Usability interviews were also conducted with six participants during the program implementation. Website data was extracted once the program was completed.
Who were the participants of the Stepping Up pilot program?
The Stepping Up program recruited 43 people, the majority of which were women (77 per cent). The average age was 48, with the age range from 22 to 85.
Arthritis Victoria was the main referral source, with 60 per cent of total referrals coming through the Arthritis Victoria website or the Young Woman’s Arthritis Support Group email list; all of which were women. Five of the 10 men were referred by CI/ERG members who had placed deliberate emphasis on recruiting men.
Participants reported a broad range of primary musculoskeletal (MSC) conditions, including rheumatoid arthritis (33 per cent), osteoarthritis (30 per cent), fibromyalgia (7 per cent) and other forms of arthritis, back pain and chronic pain conditions.
A significant number of participants reported a current mental health diagnosis of anxiety or depression (33 per cent). However, the majority reported past history of anxiety (70 per cent) or depression (80 per cent) and of those participants with a history of depression or anxiety (n=37), 73 per cent reported having experienced both.

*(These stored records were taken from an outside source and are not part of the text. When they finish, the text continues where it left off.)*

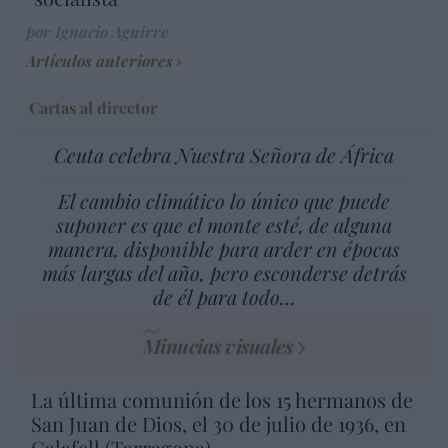
por Ignacio Aguirre
Artículos anteriores
Cartas al director
Ceuta celebra Nuestra Señora de África
El cambio climático lo único que puede
suponer es que el monte esté, de alguna
manera, disponible para arder en épocas
más largas del año, pero esconderse detrás
de él para todo…
Minucias visuales
La última comunión de los 15 hermanos de
San Juan de Dios, el 30 de julio de 1936, en
Calafell (Tarragona)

In addition to the complex history of musculoskeletal condition and co-morbid anxiety or depression, 49 per cent of participants also reported between one and three additional chronic health conditions, including diabetes, respiratory conditions and additional musculoskeletal conditions.
Program input and completion by participants
Of the 43 participants enrolled in the Stepping Up program, three participants did not start the program. Of the 43 participants recruited to the program, 34 (79 per cent) completed the program to the satisfaction of the health psychologist. Six participants discontinued the program, including three participants who were dissatisfied in terms of the tone of the program and its content. One participant struggled with the technical aspects of the program interface and another had too many competing priorities.

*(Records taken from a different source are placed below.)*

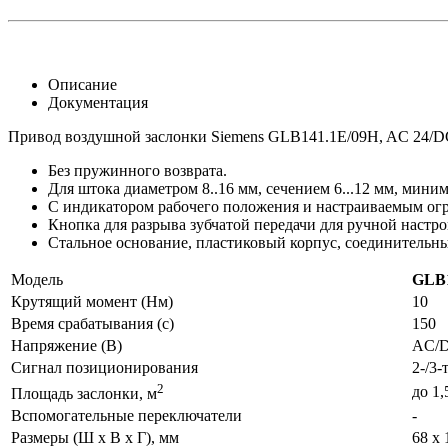
Описание
Документация
Привод воздушной заслонки Siemens GLB141.1E/09H, AC 24/DC
Без пружинного возврата.
Для штока диаметром 8..16 мм, сечением 6...12 мм, мин
С индикатором рабочего положения и настраиваемым ог
Кнопка для разрыва зубчатой передачи для ручной настр
Стальное основание, пластиковый корпус, соединительный
Модель
GLB1
Крутящий момент (Нм)
10
Время срабатывания (с)
150
Напряжение (В)
AC/D
Сигнал позиционирования
2-/3
2
до 1,
Площадь заслонки, м
Вспомогательные переключатели
-
Размеры (Ш х В х Г), мм
68 x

A number of variables were measured to determine program outcomes for each client who participated in the program. This analysis includes all participants who commenced the program and who participated in an exit interview with the health psychologist (n=38). The health psychologist made a clinical judgment for outcomes based on the assessment and exit interviews, and workbook entries and self assessment by each participant. Outcomes included:
- improvements on the standardised questionnaires administered before and after the pilot
- improvement in main concern (mood, anxiety, pain, sleep, fatigue, relationship, stress) – self-reported, health psychologist judgement
- behaviour change – self-reported
- other perceived benefits.
Overall, the outcomes from the pilot were extraordinary. Although there was no direct comparator group, there are substantial comparative data sets available for some of the instruments that were used. The researchers also have considerable experience in evaluating self-management and similar programs and have an understanding of what is usually achieved in terms of outcomes such as changes in health related behaviours and the proportion of people who make extremely positive (effusive) comments at interview.
Some of the highlights in the outcomes data presented in this section included:
- very large changes in the negative emotions, skills and social support scales of the heiQ compared to all Australian programs (in some scales the changes appear to be the largest seen in Australia)
- average improvement in the AQoL that is approximately three times the minimum meaningful change, which is very large for such a short intervention (in utility terms it means that people would be willing to trade approximately 1.5 months of their life for the outcomes that were achieved)
- very high proportion of extremely positive comments at follow-up interviews (above 50 per cent; around 20 per cent is more common)
- very high proportion of people who listed specific changes in behaviour that they have made and which they directly attribute to the program (> 90 per cent whereas <50 per cent is common for self-management support programs).